Quiz items based on charts:
◇ ◇ ◇ ◇

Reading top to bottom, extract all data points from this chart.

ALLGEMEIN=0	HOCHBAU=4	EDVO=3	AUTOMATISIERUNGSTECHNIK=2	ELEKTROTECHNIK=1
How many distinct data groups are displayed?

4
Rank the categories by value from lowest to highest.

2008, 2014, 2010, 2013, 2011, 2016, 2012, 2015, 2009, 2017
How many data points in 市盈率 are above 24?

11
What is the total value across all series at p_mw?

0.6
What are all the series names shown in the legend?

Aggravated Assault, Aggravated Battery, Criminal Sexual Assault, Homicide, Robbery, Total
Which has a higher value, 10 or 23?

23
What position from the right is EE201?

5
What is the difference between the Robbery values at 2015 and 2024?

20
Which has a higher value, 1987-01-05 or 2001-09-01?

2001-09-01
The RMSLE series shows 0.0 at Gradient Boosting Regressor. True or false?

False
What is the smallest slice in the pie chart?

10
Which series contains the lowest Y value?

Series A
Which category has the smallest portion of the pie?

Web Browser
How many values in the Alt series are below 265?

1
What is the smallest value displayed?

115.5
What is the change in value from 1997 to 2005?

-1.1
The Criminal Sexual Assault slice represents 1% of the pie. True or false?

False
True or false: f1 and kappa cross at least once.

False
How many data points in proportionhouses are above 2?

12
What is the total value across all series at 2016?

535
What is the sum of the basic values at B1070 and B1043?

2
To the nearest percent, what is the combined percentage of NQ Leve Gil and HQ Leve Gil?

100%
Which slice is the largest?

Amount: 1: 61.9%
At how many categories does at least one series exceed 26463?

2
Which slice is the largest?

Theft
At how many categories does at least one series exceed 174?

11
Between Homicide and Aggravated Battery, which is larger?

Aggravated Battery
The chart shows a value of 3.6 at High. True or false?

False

◇ ◇ ◇ ◇

### DESCRIPTION OF THE TASK
Reproduce every line of the material above word for word, keeping the original order.

### PROBLEM SOLUTION
Reading top to bottom, extract all data points from this chart.

ALLGEMEIN=0	HOCHBAU=4	EDVO=3	AUTOMATISIERUNGSTECHNIK=2	ELEKTROTECHNIK=1
How many distinct data groups are displayed?

4
Rank the categories by value from lowest to highest.

2008, 2014, 2010, 2013, 2011, 2016, 2012, 2015, 2009, 2017
How many data points in 市盈率 are above 24?

11
What is the total value across all series at p_mw?

0.6
What are all the series names shown in the legend?

Aggravated Assault, Aggravated Battery, Criminal Sexual Assault, Homicide, Robbery, Total
Which has a higher value, 10 or 23?

23
What position from the right is EE201?

5
What is the difference between the Robbery values at 2015 and 2024?

20
Which has a higher value, 1987-01-05 or 2001-09-01?

2001-09-01
The RMSLE series shows 0.0 at Gradient Boosting Regressor. True or false?

False
What is the smallest slice in the pie chart?

10
Which series contains the lowest Y value?

Series A
Which category has the smallest portion of the pie?

Web Browser
How many values in the Alt series are below 265?

1
What is the smallest value displayed?

115.5
What is the change in value from 1997 to 2005?

-1.1
The Criminal Sexual Assault slice represents 1% of the pie. True or false?

False
True or false: f1 and kappa cross at least once.

False
How many data points in proportionhouses are above 2?

12
What is the total value across all series at 2016?

535
What is the sum of the basic values at B1070 and B1043?

2
To the nearest percent, what is the combined percentage of NQ Leve Gil and HQ Leve Gil?

100%
Which slice is the largest?

Amount: 1: 61.9%
At how many categories does at least one series exceed 26463?

2
Which slice is the largest?

Theft
At how many categories does at least one series exceed 174?

11
Between Homicide and Aggravated Battery, which is larger?

Aggravated Battery
The chart shows a value of 3.6 at High. True or false?

False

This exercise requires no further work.